The ability to extrapolate from a part to the whole is typically human, for positive and negative reasons — after all, on the negative side, it’s at the core of racism, homophobia, chauvinism, fundamentalism, and all other negative emotions where you classify a whole group of people based on your direct contact and experience with an element of that group. The novelty here is that “nicknames” or “handles” (just like “telephone numbers”) tend to be uniquely identified with the individual who bears that handle.
Thus, in normal conversation, we don’t usually say “I’ll drop a message to Gwyn’s electronic email address for her to read” (although that form of speaking hasn’t still completely vanished) but we tend to say “I’ll talk to Gwyn by email over it”. The difference is subtle. In the first case, we’re still considering the medium (SMTP, in this case) to be relevant for communication. In the second case, the medium is less relevant, just the ability to communicate to the individual matters.
It’s a bit premature to extrapolate to saying that someone “is” their email address, like we perfectly know that someone is not their phone number. However, there is certainly a strong bond between both. And to a degree, we’re “protective” of our handles — we get furious when our phone number is bombarded by marketing call centres and our email address by spammers.

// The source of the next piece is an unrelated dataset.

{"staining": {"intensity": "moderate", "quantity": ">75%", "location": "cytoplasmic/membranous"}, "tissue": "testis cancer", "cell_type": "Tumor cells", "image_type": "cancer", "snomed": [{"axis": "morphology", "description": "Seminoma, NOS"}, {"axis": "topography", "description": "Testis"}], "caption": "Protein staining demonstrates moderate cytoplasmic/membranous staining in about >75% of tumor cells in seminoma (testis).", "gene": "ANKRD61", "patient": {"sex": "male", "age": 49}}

When enough data about a person is available digitally, and when the primary mode of communication with that person is, indeed, in digital form, it also means that the perception others have of the “person behind the nickname” is entirely based upon what they publish about themselves digitally (text, images, videos, and, well, avatars…). This concept of digital self is the object of serious research, since it’s quite a new area. If you’re not willing to read that paper to the end, the abstract is here:
The impact of others in telecopresence on the formation of self has not been well studied. Existing research on self in cyberspace has mostly focused on issues related to the presentation of self. A major question researchers have been trying to answer is how people present their selves to others when they become disembodied and anonymous in the online world. The question the present study attempts to answer, however, is almost the other way around – how do people come to conceive their selves when others become disembodied and anonymous? This question is particularly important for understanding the influence of the Internet on teenagers who are yet to form a stable view of themselves. It has been found that the characteristics of the telecopresent others do produce a different “looking glass” that gives rise to a digital self which is different from the self formed offline. Teenagers’ playful online performances are therefore an integral part of the process of self formation. As such, the “intimate strangers” or “anonymous friends” teenagers associate with on the Internet play an important role in affecting the development of self in online children.
Although that paper in question addresses mostly the how and why children and teenagers reinvent themselves when communicating online, it still manages to make a point: disembodied communication through a digital medium allows us to explore different facets of our self.